Investors are looking for partners globally in line with a very detailed profile. To look after their interests, investors and lenders seek to select partners with the best references for the implementation of similar projects, as well as the competence and financial resources necessary for successful project completion. Fortum is one such partner in operation and maintenance.
Understanding the customer is key in the service business
Fortum is a company with excellent references. We offer long-term operation and maintenance services to third parties. We benefit from our long history as an energy producer and owner/operator of our own plants: it’s easier for us to see and understand the perspective of the customer – that is, the plant owner. We also keep the goals in mind at all times: how to reduce risks to safeguard the yield requirements.
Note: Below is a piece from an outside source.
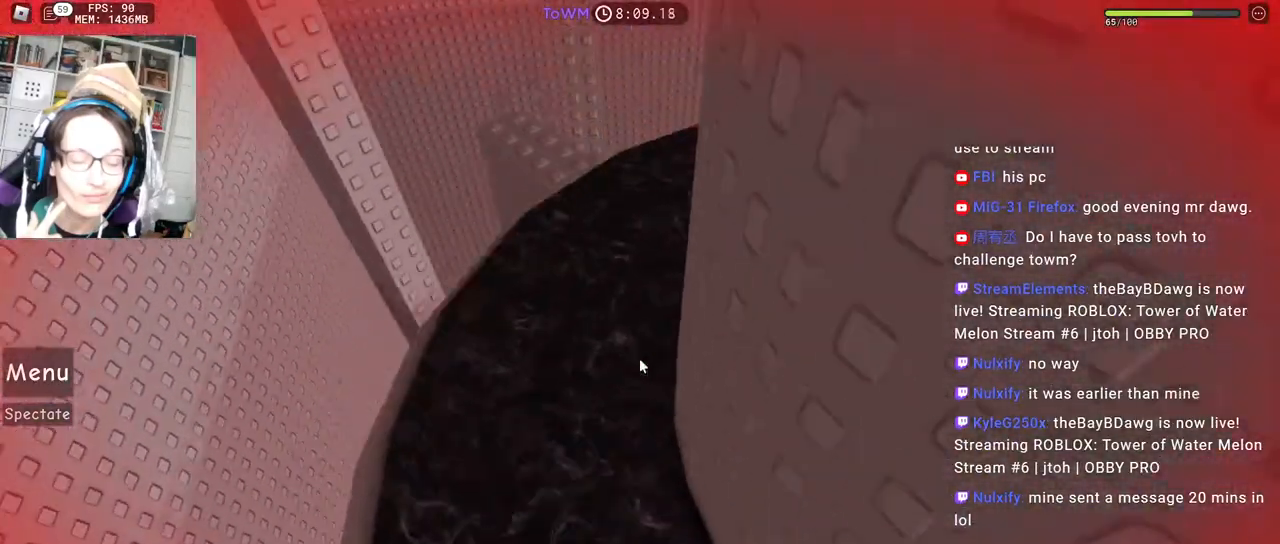
{"keys": ["a", "space", "w"], "mouse": ["right"], "events": [[100, "mouse_right", "up"], [200, "a", "up"], [333, "mouse_right", "down"], [383, "a", "down"]]}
However, running one’s own plant is somewhat different from running a plant under a commercial contract as a service to the customer. In addition to having experience in the operation and maintenance of our own plants, Fortum has expertise in acting as a service provider in customer projects. Over the past 30 years, we have had more than 30 operation and maintenance contracts in Europe, Asia and Africa. Currently, we have contracts in countries such as the UK, Germany, Rwanda and Indonesia.
A provider of operation and maintenance services must be able to prove to the customer that they are capable of running a plant reliably in line with the planned financial model. Financiers also set strict sustainability requirements for their partners. The owner benefits when a plant is run by a reputable operator with a proven environmental, safety, quality and sustainability track record.
The planning and developing of a new plant may take a long time. During that time, numerous contracts need to be prepared, which is why project development usually requires a great deal of money and time. Because the revenues and risk management of a power plant are planned for a period of up to 25 years, the party providing operation and maintenance services must also be able to help the owner to prepare and plan for the future changes and other development needs, even unlikely ones.